KUTIPAN TEKS:
KabarRamadan

Dibanding Bantu Pemerintah Zalim, Abu Hanifah Lebih Pilih Masuk Bui (1)

Zaman gemilang Khulafa ar-Rasyidin selama 30 tahun tetap tercatat dalam sejarah umat manusia sebagai contoh pemerintahan demokratis yang paling berhasil di dunia.

Di masa itu, tidak ada perbedaan antara yang memerintah dan yang diperintah. Umar Agung adalah seorang kepala kerajaan yang paling berkuasa pada zamannya, namun ia menolak mengenyam gandum sebelum seluruh rakyat mendapat bagiannya dengan mudah.

Sayangnya, masa keemasan demokrasi Islam ini tidak berusia panjang. Selama pemerintahan para khalifah yang keras dan patut diteladani itu, yang juga dijuluki sebagai “Khalifah Besi”, kekuatan-kekuatan jahat memang bersembunyi dan tidak kuasa berkutik. Para keturunan luhur Nabi harus pula mengalami pengorbanan luar biasa di dalam sejarah, tanpa perbedaan, demi menegakkan panji-panji kebenaran dan kebajikan.

KUMPULAN MATERI:
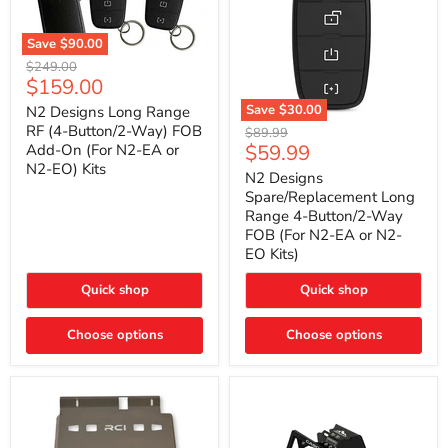
Save
$90.00
N2
Original
$249.00
Designs
Current
$159.00
price
Long
price
Range
Save
$30.00
N2 Designs Long Range
RF
N2
RF (4-Button/2-Way) FOB
Original
$89.99
(4-
Designs
Current
$59.99
Add-On (For N2-EA or
price
Button/2-
Spare/Replacement
N2-EO) Kits
price
Way)
Long
N2 Designs
FOB
Range
Spare/Replacement Long
Add-
4-
Range 4-Button/2-Way
On
Button/2-
FOB (For N2-EA or N2-
(For
Way
N2-
EO Kits)
FOB
EA
(For
or
N2-
Quick shop
Quick shop
N2-
EA
EO)
or
Kits
Choose options
N2-
Choose options
EO
Kits)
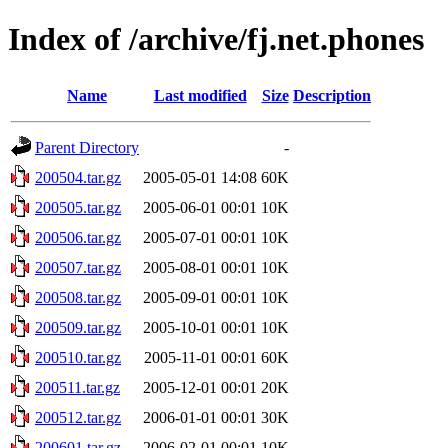
Index of /archive/fj.net.phones
Name
Last modified
Size
Description
Parent Directory
-
200504.tar.gz
2005-05-01 14:08
60K
200505.tar.gz
2005-06-01 00:01
10K
200506.tar.gz
2005-07-01 00:01
10K
200507.tar.gz
2005-08-01 00:01
10K
200508.tar.gz
2005-09-01 00:01
10K
200509.tar.gz
2005-10-01 00:01
10K
200510.tar.gz
2005-11-01 00:01
60K
200511.tar.gz
2005-12-01 00:01
20K
200512.tar.gz
2006-01-01 00:01
30K
200601.tar.gz
2006-02-01 00:01
10K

PERINTAH TUGAS 1: Tentukan apakah tiap pernyataan berikut sesuai dengan kutipan tentang masa Khulafa ar-Rasyidin. Jawab ya atau tidak, disertai kata-kata penentu dari kutipan yang dikutip persis. (a) Masa Khulafa ar-Rasyidin berlangsung selama 30 tahun. (b) Umar Agung makan gandum lebih dulu sebelum rakyatnya. (c) Masa keemasan demokrasi Islam berlangsung sangat lama.
PERINTAH TUGAS 2: Gantilah "30 tahun" dengan "tiga puluh tahun" pada bagian kutipan yang diawali kata-kata "Zaman gemilang Khulafa" dan diakhiri "berhasil di dunia.", lalu tuliskan bagian itu.
PERINTAH TUGAS 3: Sebutkan semua tokoh perorangan yang disebut dalam kutipan, termasuk yang ada di judulnya.
Materi tersebut berdiri sendiri dan terpisah dari kutipan.

PENYELESAIAN 1:
(a) Ya: "Zaman gemilang Khulafa ar-Rasyidin selama 30 tahun"
(b) Tidak: "ia menolak mengenyam gandum sebelum seluruh rakyat mendapat bagiannya dengan mudah"
(c) Tidak: "masa keemasan demokrasi Islam ini tidak berusia panjang"

PENYELESAIAN 2:
Zaman gemilang Khulafa ar-Rasyidin selama tiga puluh tahun tetap tercatat dalam sejarah umat manusia sebagai contoh pemerintahan demokratis yang paling berhasil di dunia.

PENYELESAIAN 3: Abu Hanifah, Umar Agung, Nabi